NetworkHub: a one-stop-shop to retrieve and use protein-protein interaction network data in Bioconductor

NetworkHub: a one-stop-shop to retrieve and use protein-protein interaction network data in Bioconductor


Author(s): Lotta Wagner,Federico Marini

Affiliation(s): Institute of Medical Biostatistics, Epidemiology and Informatics, University Medical Center of the Johannes Gutenberg University Mainz, Mainz, Germany



Proteins are crucial for regulating and maintaining cellular functions, often acting in a concerted manner in physiological and pathological contexts. The cell interactomes can be influenced by the temporal chronology, spatial relationships between interaction partners and various external factors, and have been the object of many initiatives (including IntAct, STRING, BioGRID and many more) aiming to detect, collect and curate large sets of protein-protein interactions (PPI).
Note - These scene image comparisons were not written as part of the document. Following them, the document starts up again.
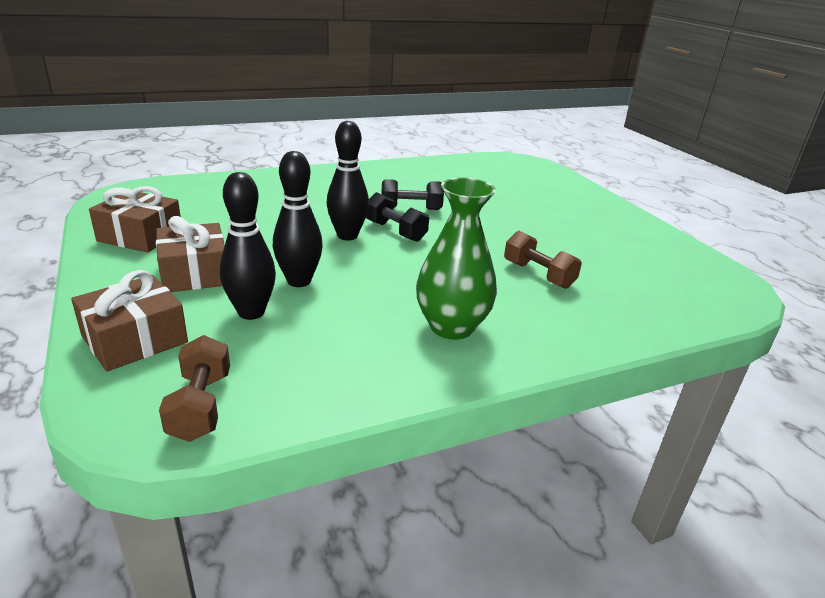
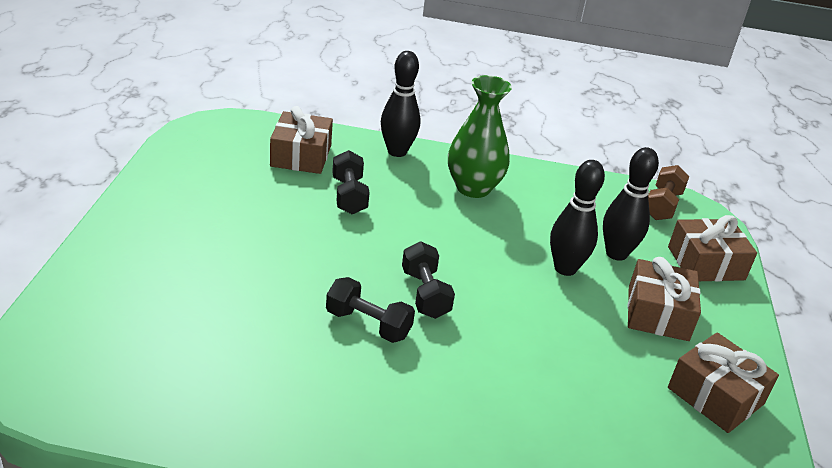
camera: 150 degrees left, 5 degrees up
(347, 236) = (483, 307): black bowling pin -> black bowling pin (397, 151)
(538, 275) = (349, 196): brown dumbbell -> black dumbbell
(631, 294) = (301, 156): none -> brown gift

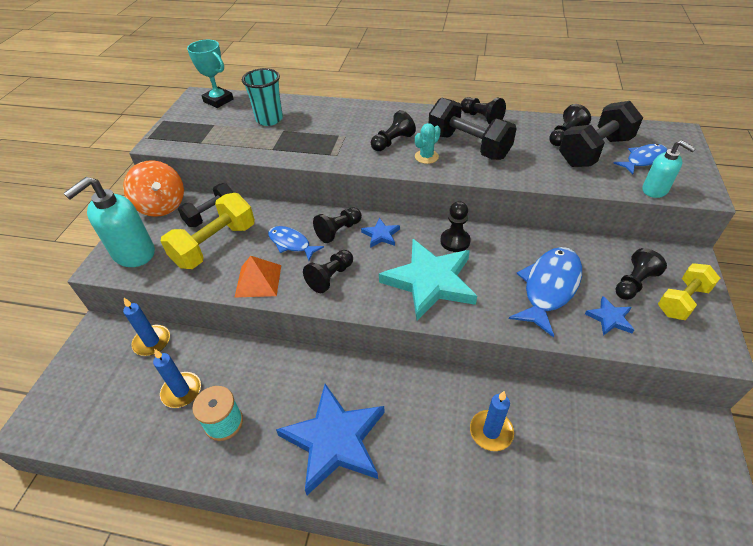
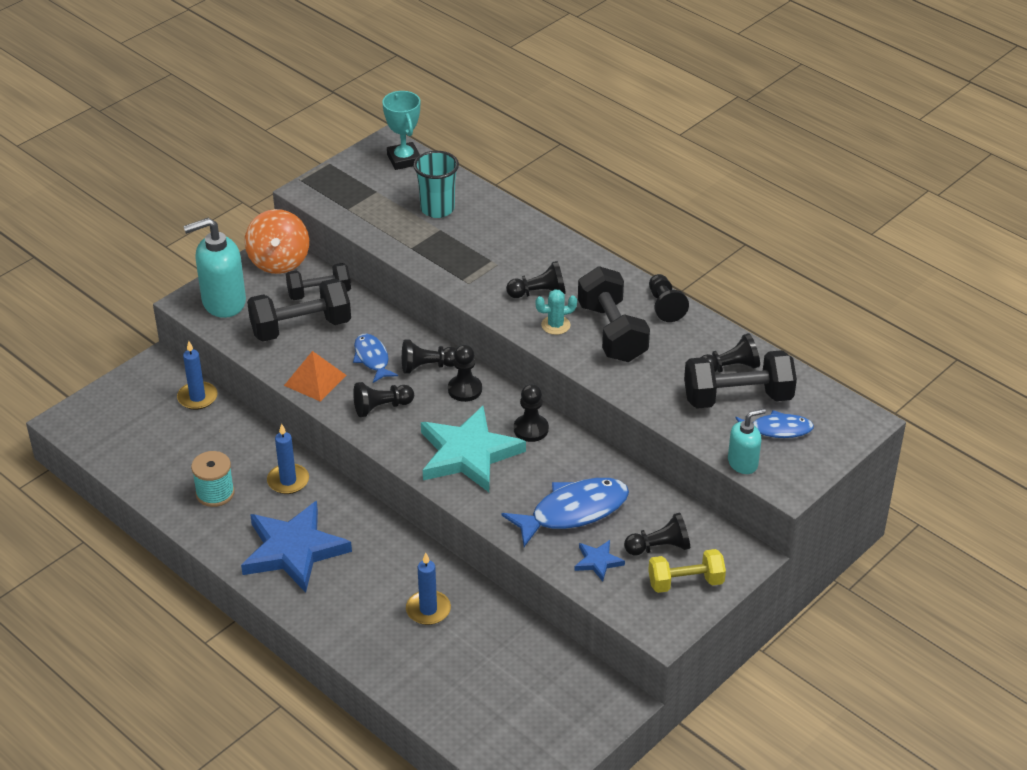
camera: 30 degrees right, 5 degrees down
(181, 391) = (197, 452): blue candle -> blue candle (288, 481)
(215, 245) = (301, 327): yellow dumbbell -> black dumbbell
(381, 235) = (465, 389): blue star -> black pawn
(655, 190) = (743, 463): turquoise soap dispenser -> turquoise soap dispenser turned 105 degrees counterclockwise

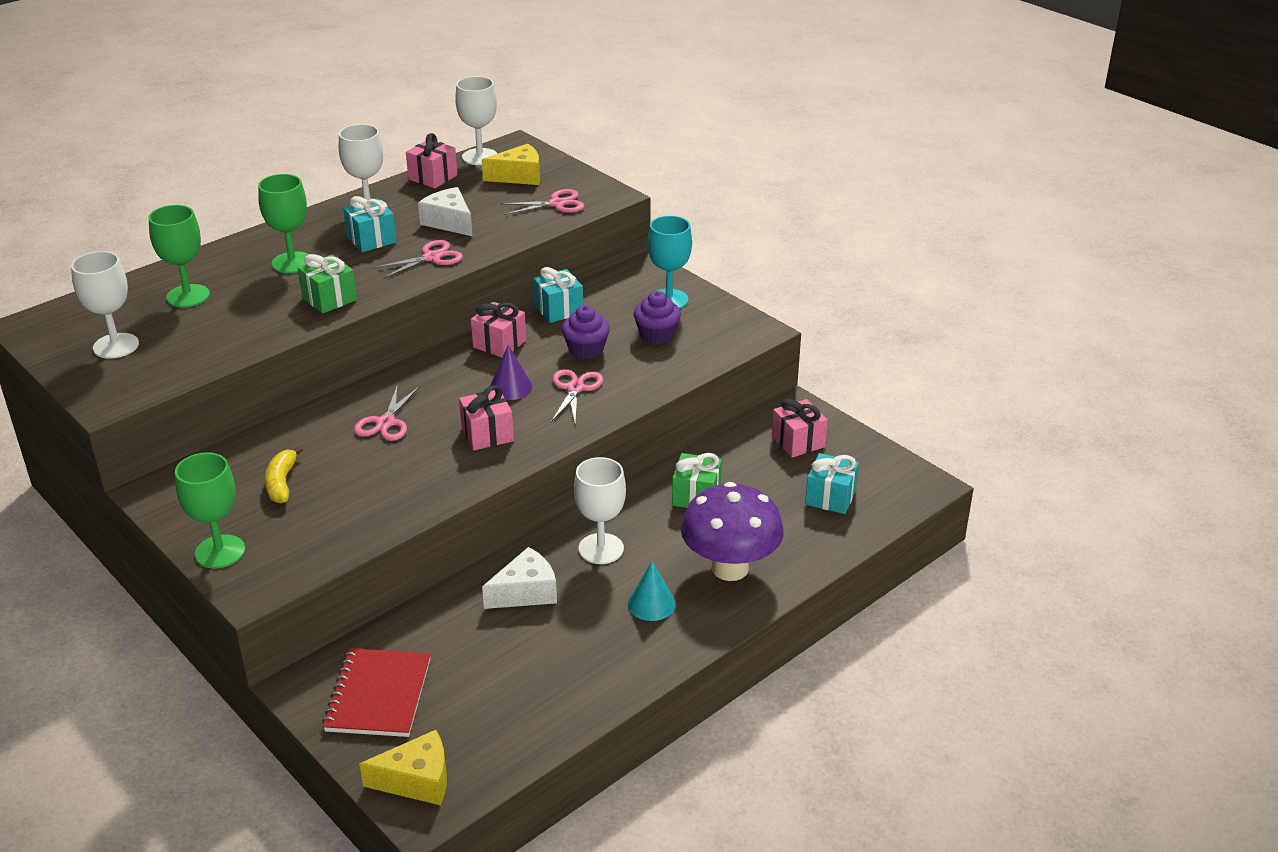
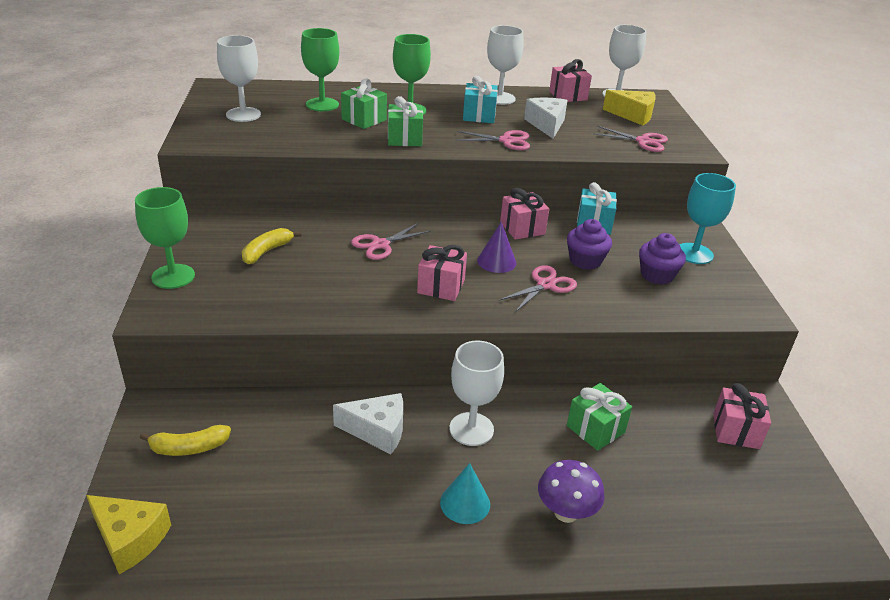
camera: 35 degrees right, 0 degrees up
(258, 295) = (364, 120): none -> green gift
(378, 695) = (189, 448): red notebook -> yellow banana
(730, 568) = (566, 512): purple mushroom -> purple mushroom, size x0.60
(830, 497) = (726, 500): turquoise gift -> none

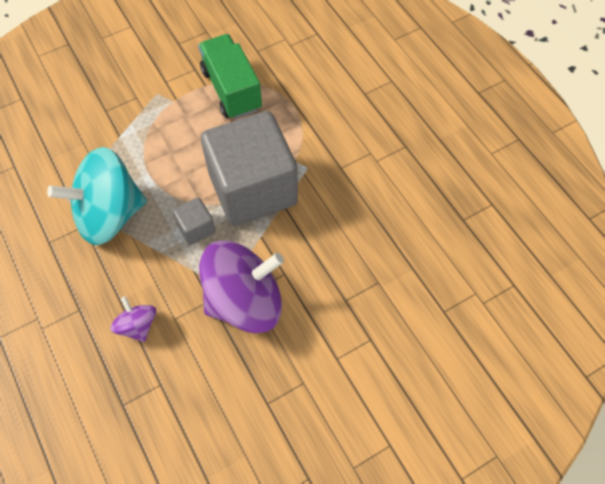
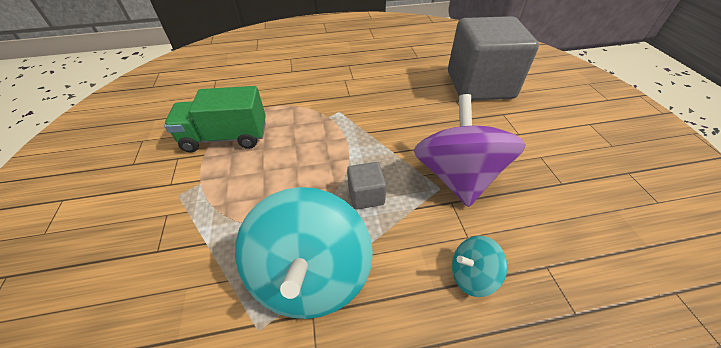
camera: 70 degrees left, 15 degrees down
(137, 325) = (471, 275): purple spinning top -> turquoise spinning top
(253, 189) = (342, 146): grey cube -> grey cube (479, 85)

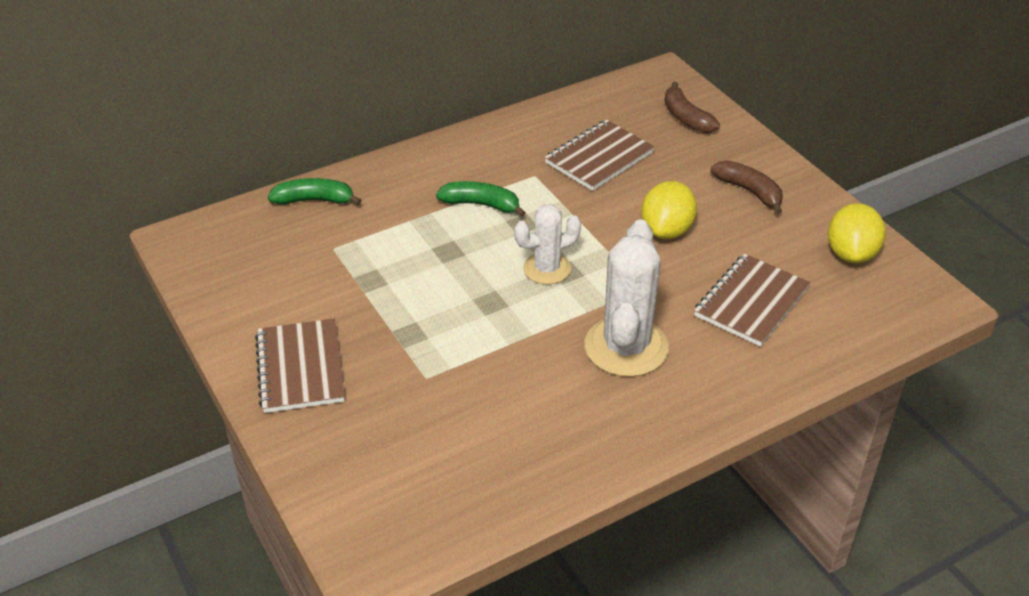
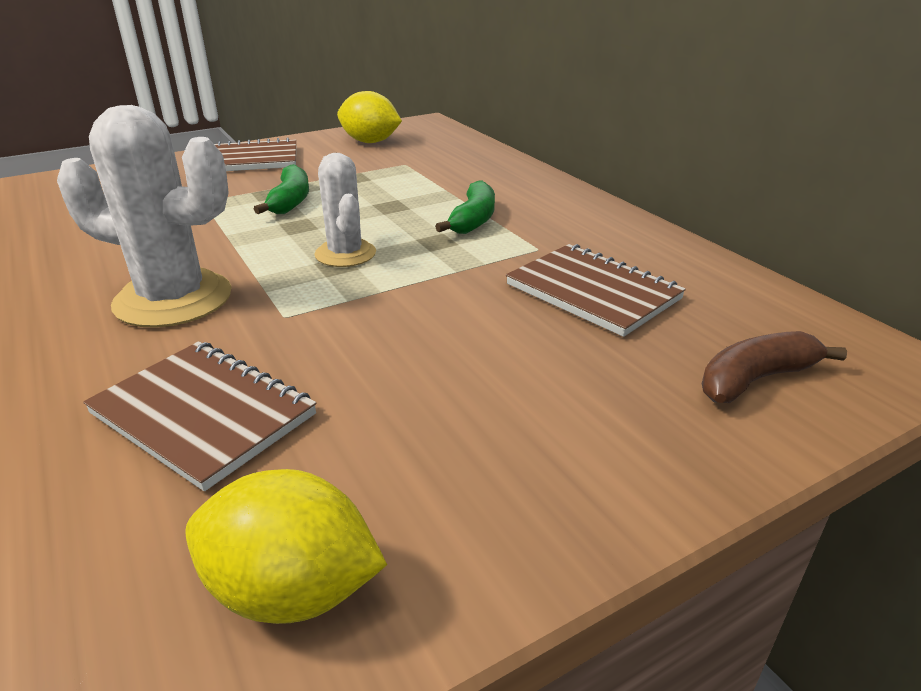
camera: 90 degrees right, 10 degrees down
(314, 200) = (477, 155): green banana -> green banana (290, 201)
(666, 230) = (411, 341): yellow lemon -> yellow lemon (370, 142)
(749, 191) = (526, 442): brown banana -> none

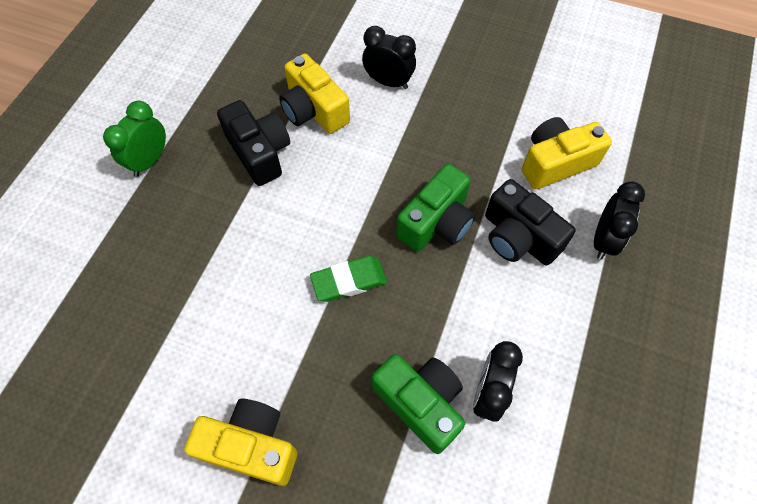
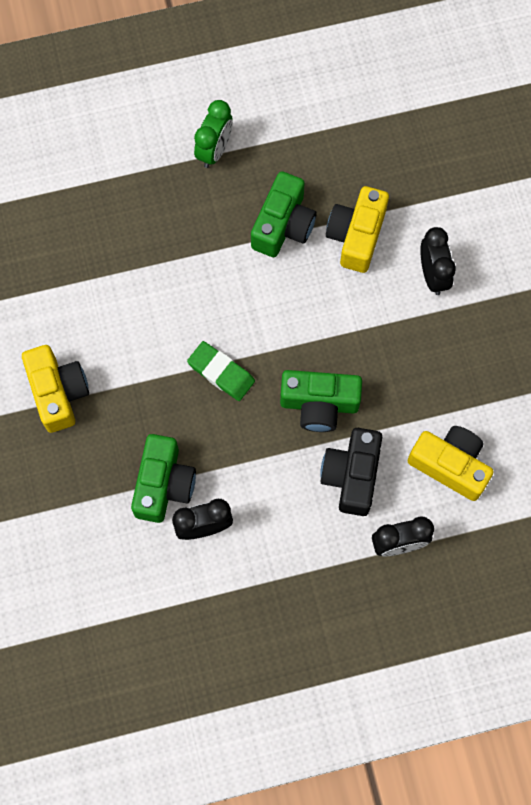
camera: 55 degrees right, 10 degrees up
(149, 161) = (214, 150): green clock -> green clock turned 120 degrees clockwise
(259, 152) = (283, 225): black camera -> green camera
Despite their potential critical role in better understanding, interpreting, and contextualizing a wide spectrum of omics data, the Bioconductor ecosystem currently lacks a unified approach to efficiently access,process, and make use of such databases. The NetworkHub package, which we are currently developing, aims to provide users the functionality to retrieve (and cache), process and prepare such PPI networks (and their accessory information), in a way that they can be readily incorporated into many downstream operations for transcriptome and proteome data analyses. Moreover, NetworkHub will include functions to efficiently visualize these network data objects, leveraging interactive widgets that can also embed information directly from commonly used containers in Bioconductor (e.g. SummarizedExperiment and its derivative classes). By providing an ideal one-stop-shop to access up-to-date network level information, NetworkHub can empower researchers to obtain more comprehensive insights into the processes under investigation. At the same time, this can serve as a data resource for package developers to access the latest snapshots of these databases, instead of providing static snapshots for them (e.g. when designing a method that requires such data as input). This can also become the foundation layer to enable the interface between R/Bioconductor to larger frameworks for biomedical knowledge graphs, such as BioCypher.